A team of University of Georgia students, faculty and staff in collaboration with Athens-Clarke County Storm Water and the Upper Oconee Watershed Network is working to make local streams cleaner.
The group, led by Laurie Fowler of the Odum School of Ecology; Mark Risse of the College of Agricultural and Environmental Sciences; Jon Calabria of the College of Environment and Design; and project coordinator Tyra Byers of the Office of Sustainability, received a one-year, 319 nonpoint source implementation grant from the Environmental Protection Agency for a research and planning project that addresses pollution in three Athens streams: Tanyard Creek, Lily Branch and drainage beginning at the UGA Physical Plant.
To involve the community in the cleanup effort, a public workshop will be held on April 30 from 6-7:30 p.m. in the Odum School of Ecology auditorium. The evening will include short presentations about the watersheds and the watershed planning effort, tables with information and input opportunities.
Tanyard Creek and Lily Brank begin in Athens-Clarke County and pass through campus before draining into the North Oconee River, a source of drinking water for Athens residents. Previous research conducted by UGA faculty and students has shown all three streams contain high levels of fecal coliform, with high levels of hydrocarbon pollution found in Lily Branch.
Although some sources of contamination have been identified, the project’s goal is to identify other potential sources and create a plan to address water quality improvements in the streams. “That includes fixing things that are broken, such as sewer pipes, and implementing best management practices to reduce other sources,” Fowler said. “Rain gardens and bioswales can control storm water volume and capture pollutants, for example, and a successful dog waste pick-up program can ensure that pet waste doesn’t end up in our streams.”
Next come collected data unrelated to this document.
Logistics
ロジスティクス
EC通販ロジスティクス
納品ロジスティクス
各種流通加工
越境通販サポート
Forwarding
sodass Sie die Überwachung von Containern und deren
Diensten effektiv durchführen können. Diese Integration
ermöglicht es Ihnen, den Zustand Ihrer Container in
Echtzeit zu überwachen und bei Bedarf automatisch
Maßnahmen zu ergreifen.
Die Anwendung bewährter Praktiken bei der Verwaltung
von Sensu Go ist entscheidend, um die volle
Both the Oconee River and the Tanyard Branch are on the EPA’s 303d list for fecal contamination, Byers said, which means they’re not meeting federal requirements for clean water for their designated uses. Though people who live near UGA receive drinking water upstream of the project area, the polluted streams affect water quality for other communities.
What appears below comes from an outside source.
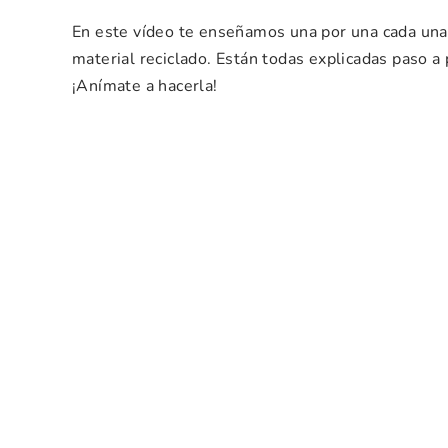
En este vídeo te enseñamos una por una cada una
material reciclado. Están todas explicadas paso 
¡Anímate a hacerla!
“These streams are a part of our watershed health,” she said. “People take drinking water out of the river downstream from us. People fish, swim and boat in these waters.”
The project team includes faculty and staff members from—at UGA—the Office of Sustainability, Physical Plant Grounds Department, Odum School of Ecology, College of Environment and Design, Warnell School of Forestry and Natural Resources, College of Agricultural and Environmental Sciences and University Architects and—from the community—Friends of Five Points and Emerging Green Professionals.
UGA graduate students completing the university’s environmental practicum will conduct research along with representatives from Athens organizations including the River Basin Center, Athens Clarke County Storm Water, the Upper Oconee Watershed Network and Friends of Five Points.
Blake Conant, who is a second-year master’s student working on a degree in landscape architecture and an intern in the Office of Sustainability, is creating GIS maps of the streams and their sample points. Working on the project has been a perfect way to incorporate what he’s learned in the classroom into real-world situations, Conant said.
“We deal a lot with storm water infrastructure and stream restoration in landscape architecture,” he said. “This project just fit my interests.”
The ultimate goal of the project is to create an ongoing collaboration between UGA and Athens-Clarke County, according to Byers, and to educate the campus and surrounding community on what they can do to prevent future stream contamination. The project will include outreach activities in schools, local businesses and organizations.
“It’s a good town-and-gown community partnership because the watersheds run through both of our backyards, so it’s a perfect way for UGA and the Athens community to work together,” Byers said. “It’s also a great way for students to engage in a project that’s hands-on and will actually impact their quality of life while they’re on campus.”